# 🚀 Gradient Boosting

Gradient Boosting is an **ensemble method** (like bagging and boosting) where models (usually **decision trees**) are trained **sequentially**. Each new model tries to correct the errors of the previous ones.

But instead of just re-weighting misclassified points (like AdaBoost), Gradient Boosting uses the idea of **Gradient Descent** on a loss function.

---

## 🔹 1. Intuition: "Boosting as Gradient Descent"

* Think of your **loss function** $J(y, \hat{y})$, e.g.:

  * MSE for regression:

    $$
    J = \frac{1}{2m} \sum (y_i - \hat{y}_i)^2
    $$
  * Log Loss for classification.

* Gradient Descent updates parameters by moving **opposite to the gradient** of the loss.

* In Gradient Boosting, instead of directly updating parameters, we **fit a new weak learner (tree)** to predict the **negative gradient** of the loss (the "residuals").

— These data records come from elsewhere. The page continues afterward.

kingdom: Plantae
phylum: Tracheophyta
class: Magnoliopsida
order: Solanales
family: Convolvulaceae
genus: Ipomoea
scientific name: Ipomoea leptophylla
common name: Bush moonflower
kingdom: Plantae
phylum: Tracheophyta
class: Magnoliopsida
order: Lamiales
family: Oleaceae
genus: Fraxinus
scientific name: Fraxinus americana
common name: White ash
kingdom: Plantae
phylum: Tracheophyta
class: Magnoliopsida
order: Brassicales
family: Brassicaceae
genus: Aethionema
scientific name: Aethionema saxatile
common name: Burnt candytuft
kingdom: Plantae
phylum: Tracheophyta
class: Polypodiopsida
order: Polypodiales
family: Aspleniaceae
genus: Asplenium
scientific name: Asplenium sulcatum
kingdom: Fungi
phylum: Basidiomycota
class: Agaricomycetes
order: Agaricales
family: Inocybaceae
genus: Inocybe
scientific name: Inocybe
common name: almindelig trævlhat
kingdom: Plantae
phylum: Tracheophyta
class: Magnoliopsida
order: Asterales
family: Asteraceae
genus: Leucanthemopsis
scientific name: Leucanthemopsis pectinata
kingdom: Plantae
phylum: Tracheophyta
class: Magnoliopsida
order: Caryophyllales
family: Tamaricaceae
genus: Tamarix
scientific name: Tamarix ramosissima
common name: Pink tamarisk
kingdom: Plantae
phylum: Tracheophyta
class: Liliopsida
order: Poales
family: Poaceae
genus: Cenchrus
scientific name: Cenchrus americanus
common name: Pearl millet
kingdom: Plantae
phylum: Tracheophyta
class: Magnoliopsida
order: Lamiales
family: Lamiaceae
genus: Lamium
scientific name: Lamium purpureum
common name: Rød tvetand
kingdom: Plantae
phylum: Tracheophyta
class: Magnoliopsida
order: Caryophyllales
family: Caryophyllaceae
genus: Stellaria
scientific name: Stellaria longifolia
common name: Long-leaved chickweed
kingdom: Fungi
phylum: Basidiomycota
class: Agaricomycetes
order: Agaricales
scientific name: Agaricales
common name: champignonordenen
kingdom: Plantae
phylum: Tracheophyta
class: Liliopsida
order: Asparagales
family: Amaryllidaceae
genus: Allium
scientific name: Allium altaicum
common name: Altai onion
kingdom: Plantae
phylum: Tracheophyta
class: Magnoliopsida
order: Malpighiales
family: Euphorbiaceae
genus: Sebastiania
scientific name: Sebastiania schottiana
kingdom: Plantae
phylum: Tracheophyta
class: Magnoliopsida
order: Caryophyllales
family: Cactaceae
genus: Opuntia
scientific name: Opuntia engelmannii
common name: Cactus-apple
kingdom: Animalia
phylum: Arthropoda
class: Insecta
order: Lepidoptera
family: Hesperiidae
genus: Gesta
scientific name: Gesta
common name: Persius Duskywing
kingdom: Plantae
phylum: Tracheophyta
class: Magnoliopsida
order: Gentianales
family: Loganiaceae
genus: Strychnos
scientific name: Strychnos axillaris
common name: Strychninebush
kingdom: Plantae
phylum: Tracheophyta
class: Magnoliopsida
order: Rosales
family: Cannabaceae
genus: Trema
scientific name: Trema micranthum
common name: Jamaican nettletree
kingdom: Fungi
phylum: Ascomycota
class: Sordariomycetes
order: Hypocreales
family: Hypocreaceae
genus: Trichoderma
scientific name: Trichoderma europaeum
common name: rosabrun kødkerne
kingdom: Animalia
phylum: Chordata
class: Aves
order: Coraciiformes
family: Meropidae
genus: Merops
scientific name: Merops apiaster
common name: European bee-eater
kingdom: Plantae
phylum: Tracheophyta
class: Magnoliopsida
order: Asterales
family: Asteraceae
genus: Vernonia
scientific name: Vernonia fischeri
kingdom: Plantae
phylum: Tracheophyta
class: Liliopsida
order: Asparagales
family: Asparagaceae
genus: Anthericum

👉 So Gradient Boosting = **Fitting trees to the gradient of errors** step by step.

---

## 🔹 2. The Workflow

1. **Initialize**
   Start with a simple model, e.g. predict the mean of $y$:

   $$
   F_0(x) = \arg\min_c \sum L(y_i, c)
   $$

2. **Compute Pseudo-Residuals**
   For iteration $m$, compute the negative gradient of the loss wrt predictions:

   $$
   r_{im} = - \left[ \frac{\partial L(y_i, F(x_i))}{\partial F(x_i)} \right]_{F(x)=F_{m-1}(x)}
   $$

   These $r_{im}$ are the "errors" we want to fix.

3. **Fit Weak Learner**
   Train a weak model $h_m(x)$ (usually a shallow decision tree) to predict these residuals.

4. **Update Model**
   Update the ensemble prediction:

   $$
   F_m(x) = F_{m-1}(x) + \nu \cdot h_m(x)
   $$

   where $\nu$ is the **learning rate** (step size, like in gradient descent).

5. **Repeat**
   Continue until convergence (or max trees).

---

## 🔹 3. Math Example (Regression with MSE)

* Loss:

  $$
  L(y, \hat{y}) = \frac{1}{2}(y - \hat{y})^2
  $$

* Gradient wrt prediction:

  $$
  \frac{\partial L}{\partial \hat{y}} = \hat{y} - y
  $$

* Negative gradient (pseudo-residual):

  $$
  r = y - \hat{y}
  $$

👉 So each new tree is simply trained to predict the **residuals**.

---

## 🔹 4. Connection to Gradient Descent

* In **classical gradient descent**, we directly adjust weights:

  $$
  \theta := \theta - \alpha \nabla_\theta J(\theta)
  $$
* In **gradient boosting**, we adjust the **function (the model)** itself by adding trees:

  $$
  F_m(x) = F_{m-1}(x) - \alpha \nabla J(F_{m-1}(x))
  $$

  (but instead of moving directly, we fit a new weak learner to approximate that gradient).

So:
👉 **Gradient Boosting = Gradient Descent in Function Space.**

---

## 🔹 5. Key Hyperparameters in Gradient Boosting

* **Number of Trees**: more trees → better fit (but risk of overfitting).
* **Learning Rate (ν)**: smaller = slower but more accurate.
* **Tree Depth**: controls complexity of weak learners.
* **Subsampling**: random sampling of data at each iteration (used in Stochastic Gradient Boosting).

---

## 🔹 6. Famous Implementations

* **GBM (Gradient Boosting Machine)**
* **XGBoost** (extreme GBM, optimized for speed/regularization)
* **LightGBM** (uses leaf-wise growth, very fast on large data)
* **CatBoost** (handles categorical features efficiently).

---

✅ **Summary**

* Gradient Boosting combines **boosting** + **gradient descent**.
* Instead of updating weights directly, it adds weak learners trained on **gradients (residuals)** of the loss.
* Think of it as “building a model by taking gradient descent steps in model space.”